The highpoint of what Jesus reveals about God comes on the Cross. The Father gives his only Son, who carries all sin and death on his body on the Tree, so that, by dying, God’s infinite mercy and compassion and tenderness and faithfulness would not only be shown once more, but that it would also be poured into the hearts of all who believe by the Holy Spirit whom Jesus breathed out in his very act of death. The Cross reveals the mystery of the Trinity as wholly selfless, as wholly engaged with his creation, and above all with man and woman whom he has loved with an everlasting love. The resurrection of Jesus proves that he is God, proves that he has acted in obedience to the Father and proves that he has the power to give the Holy Spirit, the Lord and Giver of eternal life to his own. The Cross is the Name and the shape of the Trinity in history.
With that, we are in a position now to understand a bit better who God the Blessed Trinity is. Much like you get to know someone through what they do, we have been given the knowledge of the Trinity through their works: first, creation; then redemption; and now, until Christ returns, the sanctification of those who believe. The final stage, when Christ returns, will be the work of glorification, when Christ will raise us in the flesh to share for ever in the glory of the Trinity, in its very bosom.

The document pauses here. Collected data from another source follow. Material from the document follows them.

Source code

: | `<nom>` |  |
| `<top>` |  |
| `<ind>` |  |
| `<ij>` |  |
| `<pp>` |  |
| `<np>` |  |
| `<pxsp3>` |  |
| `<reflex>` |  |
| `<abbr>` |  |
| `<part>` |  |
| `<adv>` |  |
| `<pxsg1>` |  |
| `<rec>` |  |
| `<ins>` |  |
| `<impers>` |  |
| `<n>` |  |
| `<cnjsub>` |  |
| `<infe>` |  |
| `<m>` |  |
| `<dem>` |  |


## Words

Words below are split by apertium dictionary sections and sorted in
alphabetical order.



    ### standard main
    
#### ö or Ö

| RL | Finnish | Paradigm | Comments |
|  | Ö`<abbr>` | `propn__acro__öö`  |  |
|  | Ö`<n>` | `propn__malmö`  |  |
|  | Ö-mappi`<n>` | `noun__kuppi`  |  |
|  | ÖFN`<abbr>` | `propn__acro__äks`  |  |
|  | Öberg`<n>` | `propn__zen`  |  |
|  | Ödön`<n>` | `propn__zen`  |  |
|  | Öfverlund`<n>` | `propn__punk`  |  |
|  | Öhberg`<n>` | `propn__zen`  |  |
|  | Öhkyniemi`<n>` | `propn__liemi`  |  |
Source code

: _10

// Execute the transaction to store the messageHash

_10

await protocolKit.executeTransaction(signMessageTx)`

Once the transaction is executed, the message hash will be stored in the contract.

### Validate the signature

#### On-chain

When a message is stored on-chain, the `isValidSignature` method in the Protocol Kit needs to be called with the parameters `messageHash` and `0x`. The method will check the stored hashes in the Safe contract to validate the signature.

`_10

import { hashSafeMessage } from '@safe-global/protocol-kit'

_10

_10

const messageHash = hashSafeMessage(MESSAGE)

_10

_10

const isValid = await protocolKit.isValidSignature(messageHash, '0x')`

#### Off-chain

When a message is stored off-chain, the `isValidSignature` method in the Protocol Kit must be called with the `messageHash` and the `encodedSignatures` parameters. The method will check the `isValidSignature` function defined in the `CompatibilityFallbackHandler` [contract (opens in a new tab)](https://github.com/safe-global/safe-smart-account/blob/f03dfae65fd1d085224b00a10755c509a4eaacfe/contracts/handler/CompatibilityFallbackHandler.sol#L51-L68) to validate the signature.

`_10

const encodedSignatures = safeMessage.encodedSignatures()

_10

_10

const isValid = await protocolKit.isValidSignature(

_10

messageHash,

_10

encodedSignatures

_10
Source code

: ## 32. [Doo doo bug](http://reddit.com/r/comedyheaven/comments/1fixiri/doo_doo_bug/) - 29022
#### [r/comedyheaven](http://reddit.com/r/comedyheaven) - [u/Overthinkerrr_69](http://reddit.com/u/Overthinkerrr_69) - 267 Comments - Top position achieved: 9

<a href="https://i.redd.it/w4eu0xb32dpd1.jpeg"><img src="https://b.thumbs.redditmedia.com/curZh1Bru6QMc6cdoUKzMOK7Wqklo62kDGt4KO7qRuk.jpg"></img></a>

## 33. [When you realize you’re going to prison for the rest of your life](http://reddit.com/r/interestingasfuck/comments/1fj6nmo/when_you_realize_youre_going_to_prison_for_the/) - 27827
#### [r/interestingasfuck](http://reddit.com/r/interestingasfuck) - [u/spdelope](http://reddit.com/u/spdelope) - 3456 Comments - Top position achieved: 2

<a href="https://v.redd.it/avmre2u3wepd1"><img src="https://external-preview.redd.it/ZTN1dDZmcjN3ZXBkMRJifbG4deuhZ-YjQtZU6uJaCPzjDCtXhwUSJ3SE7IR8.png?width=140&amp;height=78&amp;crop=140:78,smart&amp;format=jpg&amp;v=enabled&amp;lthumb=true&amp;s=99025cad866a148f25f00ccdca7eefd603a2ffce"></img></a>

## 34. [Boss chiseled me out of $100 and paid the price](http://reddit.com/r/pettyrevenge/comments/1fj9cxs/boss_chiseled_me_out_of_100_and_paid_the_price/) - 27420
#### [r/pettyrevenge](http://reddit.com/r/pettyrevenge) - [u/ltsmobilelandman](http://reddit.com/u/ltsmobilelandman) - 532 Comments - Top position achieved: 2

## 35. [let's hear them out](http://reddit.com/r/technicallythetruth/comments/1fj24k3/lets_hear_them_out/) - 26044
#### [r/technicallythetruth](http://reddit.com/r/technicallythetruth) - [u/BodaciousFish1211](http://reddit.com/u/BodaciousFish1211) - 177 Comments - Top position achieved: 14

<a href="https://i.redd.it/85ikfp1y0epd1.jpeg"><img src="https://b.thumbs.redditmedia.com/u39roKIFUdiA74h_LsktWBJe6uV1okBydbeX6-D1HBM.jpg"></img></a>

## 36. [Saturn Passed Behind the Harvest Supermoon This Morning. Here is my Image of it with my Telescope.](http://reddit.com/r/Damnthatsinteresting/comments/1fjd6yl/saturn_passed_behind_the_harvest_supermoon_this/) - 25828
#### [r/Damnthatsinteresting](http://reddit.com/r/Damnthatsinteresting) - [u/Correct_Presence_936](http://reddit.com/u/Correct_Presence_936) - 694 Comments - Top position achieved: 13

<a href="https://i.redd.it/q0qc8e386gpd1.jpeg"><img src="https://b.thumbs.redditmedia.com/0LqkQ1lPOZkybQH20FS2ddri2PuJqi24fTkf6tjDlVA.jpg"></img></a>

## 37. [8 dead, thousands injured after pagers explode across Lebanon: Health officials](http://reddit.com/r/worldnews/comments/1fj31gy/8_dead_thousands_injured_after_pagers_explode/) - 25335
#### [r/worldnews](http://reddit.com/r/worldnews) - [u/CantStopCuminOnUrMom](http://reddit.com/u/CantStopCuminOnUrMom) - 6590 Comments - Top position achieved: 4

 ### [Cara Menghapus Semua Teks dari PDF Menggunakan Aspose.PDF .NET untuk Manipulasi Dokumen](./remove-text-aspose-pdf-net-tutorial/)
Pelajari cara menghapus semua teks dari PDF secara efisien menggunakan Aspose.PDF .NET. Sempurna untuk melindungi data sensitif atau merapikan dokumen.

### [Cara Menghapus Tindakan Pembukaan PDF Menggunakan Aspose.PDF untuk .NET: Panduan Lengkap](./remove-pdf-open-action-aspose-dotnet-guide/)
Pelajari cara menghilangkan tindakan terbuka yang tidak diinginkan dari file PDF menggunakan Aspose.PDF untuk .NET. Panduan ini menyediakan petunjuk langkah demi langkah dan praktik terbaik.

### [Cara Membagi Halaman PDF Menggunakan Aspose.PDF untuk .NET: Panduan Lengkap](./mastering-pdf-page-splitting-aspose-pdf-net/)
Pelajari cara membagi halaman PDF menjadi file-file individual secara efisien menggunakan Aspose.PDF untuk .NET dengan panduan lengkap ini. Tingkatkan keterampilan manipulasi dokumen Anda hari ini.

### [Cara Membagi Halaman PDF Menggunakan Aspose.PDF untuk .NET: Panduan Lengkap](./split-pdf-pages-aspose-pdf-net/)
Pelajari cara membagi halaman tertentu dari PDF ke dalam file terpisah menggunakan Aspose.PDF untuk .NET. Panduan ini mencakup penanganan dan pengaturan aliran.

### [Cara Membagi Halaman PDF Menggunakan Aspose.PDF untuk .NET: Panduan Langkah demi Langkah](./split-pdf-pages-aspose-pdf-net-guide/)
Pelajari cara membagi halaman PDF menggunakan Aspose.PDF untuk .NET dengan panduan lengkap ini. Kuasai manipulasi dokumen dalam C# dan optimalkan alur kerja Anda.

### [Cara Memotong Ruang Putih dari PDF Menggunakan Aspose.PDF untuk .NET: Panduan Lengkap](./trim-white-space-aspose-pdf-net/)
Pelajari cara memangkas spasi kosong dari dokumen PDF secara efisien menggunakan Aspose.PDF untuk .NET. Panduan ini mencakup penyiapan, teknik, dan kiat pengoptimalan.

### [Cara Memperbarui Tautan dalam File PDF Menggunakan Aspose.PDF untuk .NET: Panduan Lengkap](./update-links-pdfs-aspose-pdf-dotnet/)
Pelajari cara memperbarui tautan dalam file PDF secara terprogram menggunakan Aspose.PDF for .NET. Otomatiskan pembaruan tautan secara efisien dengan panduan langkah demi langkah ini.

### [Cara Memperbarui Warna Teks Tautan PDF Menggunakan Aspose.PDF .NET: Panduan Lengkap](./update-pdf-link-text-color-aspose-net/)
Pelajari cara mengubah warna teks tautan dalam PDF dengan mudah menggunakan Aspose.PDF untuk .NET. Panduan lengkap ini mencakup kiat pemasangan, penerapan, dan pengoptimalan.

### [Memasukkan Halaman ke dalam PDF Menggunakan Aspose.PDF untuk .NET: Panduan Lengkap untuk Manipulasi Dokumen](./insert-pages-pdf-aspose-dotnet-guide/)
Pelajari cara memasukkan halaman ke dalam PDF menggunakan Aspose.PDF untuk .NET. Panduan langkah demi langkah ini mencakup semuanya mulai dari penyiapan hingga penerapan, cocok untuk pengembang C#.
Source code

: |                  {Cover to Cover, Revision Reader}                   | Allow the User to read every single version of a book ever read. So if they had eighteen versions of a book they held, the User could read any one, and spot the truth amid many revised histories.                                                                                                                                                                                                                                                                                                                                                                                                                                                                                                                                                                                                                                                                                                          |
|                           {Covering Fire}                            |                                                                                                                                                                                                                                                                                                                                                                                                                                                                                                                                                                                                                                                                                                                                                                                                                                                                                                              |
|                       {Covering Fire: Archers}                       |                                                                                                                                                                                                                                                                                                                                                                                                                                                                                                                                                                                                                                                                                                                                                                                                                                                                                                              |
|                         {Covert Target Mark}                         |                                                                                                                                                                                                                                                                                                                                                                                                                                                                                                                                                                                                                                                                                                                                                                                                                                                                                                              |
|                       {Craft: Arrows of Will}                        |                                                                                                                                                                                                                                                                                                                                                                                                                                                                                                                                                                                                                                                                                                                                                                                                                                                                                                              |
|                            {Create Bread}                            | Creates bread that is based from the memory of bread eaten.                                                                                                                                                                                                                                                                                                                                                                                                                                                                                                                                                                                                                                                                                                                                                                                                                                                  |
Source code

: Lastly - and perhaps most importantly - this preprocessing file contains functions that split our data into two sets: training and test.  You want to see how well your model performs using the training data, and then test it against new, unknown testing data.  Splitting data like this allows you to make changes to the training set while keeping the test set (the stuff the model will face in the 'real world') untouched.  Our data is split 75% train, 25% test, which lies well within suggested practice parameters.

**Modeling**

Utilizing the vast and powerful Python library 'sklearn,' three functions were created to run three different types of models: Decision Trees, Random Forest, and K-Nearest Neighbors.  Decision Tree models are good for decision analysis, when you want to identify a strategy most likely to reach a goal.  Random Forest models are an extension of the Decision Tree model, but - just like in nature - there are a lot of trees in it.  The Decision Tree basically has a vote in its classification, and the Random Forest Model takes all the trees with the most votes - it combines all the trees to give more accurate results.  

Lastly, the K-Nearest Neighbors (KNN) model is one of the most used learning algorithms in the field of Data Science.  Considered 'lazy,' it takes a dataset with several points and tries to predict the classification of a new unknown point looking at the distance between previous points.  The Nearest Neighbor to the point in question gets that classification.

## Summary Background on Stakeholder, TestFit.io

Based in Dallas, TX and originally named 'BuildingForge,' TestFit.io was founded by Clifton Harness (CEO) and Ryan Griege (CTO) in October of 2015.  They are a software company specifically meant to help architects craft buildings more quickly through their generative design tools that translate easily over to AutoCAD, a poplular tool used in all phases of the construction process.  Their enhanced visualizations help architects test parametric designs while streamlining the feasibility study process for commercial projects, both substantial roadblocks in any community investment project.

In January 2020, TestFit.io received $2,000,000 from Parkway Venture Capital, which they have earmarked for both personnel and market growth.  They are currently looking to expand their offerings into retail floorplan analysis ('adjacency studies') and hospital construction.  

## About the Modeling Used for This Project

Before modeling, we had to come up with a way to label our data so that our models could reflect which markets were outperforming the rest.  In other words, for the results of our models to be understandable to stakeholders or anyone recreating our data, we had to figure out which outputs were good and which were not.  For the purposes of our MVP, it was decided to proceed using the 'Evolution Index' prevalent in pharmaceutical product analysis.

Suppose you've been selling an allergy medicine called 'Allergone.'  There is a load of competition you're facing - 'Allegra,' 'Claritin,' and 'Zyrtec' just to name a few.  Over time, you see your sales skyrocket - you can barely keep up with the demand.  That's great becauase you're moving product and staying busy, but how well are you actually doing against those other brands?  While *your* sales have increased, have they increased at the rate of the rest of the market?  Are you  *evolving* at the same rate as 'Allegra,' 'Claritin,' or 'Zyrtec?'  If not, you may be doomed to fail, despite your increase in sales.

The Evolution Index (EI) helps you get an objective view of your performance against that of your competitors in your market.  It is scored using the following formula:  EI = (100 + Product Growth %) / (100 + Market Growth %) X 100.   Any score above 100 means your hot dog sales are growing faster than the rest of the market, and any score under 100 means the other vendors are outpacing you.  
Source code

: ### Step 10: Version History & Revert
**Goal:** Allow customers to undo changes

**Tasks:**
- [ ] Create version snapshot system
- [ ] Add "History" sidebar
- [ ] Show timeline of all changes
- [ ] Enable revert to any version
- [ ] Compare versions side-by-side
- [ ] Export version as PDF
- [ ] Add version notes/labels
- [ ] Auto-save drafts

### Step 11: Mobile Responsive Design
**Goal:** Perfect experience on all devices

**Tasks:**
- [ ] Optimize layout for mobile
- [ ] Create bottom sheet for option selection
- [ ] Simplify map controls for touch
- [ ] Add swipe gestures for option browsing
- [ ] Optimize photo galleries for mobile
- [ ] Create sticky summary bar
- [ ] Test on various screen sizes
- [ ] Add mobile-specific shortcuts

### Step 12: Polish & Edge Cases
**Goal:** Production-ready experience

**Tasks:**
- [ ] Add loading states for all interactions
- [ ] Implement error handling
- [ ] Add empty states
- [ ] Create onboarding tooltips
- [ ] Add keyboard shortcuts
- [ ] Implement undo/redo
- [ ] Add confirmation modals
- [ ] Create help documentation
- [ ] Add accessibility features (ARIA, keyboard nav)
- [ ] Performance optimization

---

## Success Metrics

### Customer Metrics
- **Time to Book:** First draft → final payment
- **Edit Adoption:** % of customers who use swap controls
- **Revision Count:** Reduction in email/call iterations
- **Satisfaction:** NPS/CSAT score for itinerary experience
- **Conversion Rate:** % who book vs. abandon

God the Father’s love is at the origin of all of this. It is a love that is gratuitous and that gratuity or grace is given to us in the Lord Jesus Christ. And the aim of all of this is for the Spirit to unite us in the fellowship of the eternal God.
My brothers and sisters, it is very important in our spiritual lives, our life of faith, to be open to each of the three Persons of the Trinity. Ask them to reveal themselves to you in the way and at the time they wish. Confess them frequently as your God by using the prayer we all know, the Glory be to the Father. Each person of the Trinity wishes to relate to you in a way in which they relate to no-one else. If we are each unique and if we are each created and redeemed by the work of the Persons of the Trinity, then it means that the very particular creation, redemption, sanctification and glorification of each one of us is itself a unique manifestation of the love and power of the Trinity. God does not deal in half measures. He doesn’t do things on the cheap. The attentions of the Trinity for each of us are ineffable, unsurpassable and always new. The perfection of the Trinity is not something we can achieve on our own, but it is something which the Trinity wishes to share with us as a free gift according to the immeasurable wealth of their eternal love. All we need do is believe in Jesus.
Let the Trinity explain you to yourself. Seek out, not just “God”, but the incredible uniqueness and unity of the first family that ever there was: the Father, the Son and the Holy Spirit. Amen.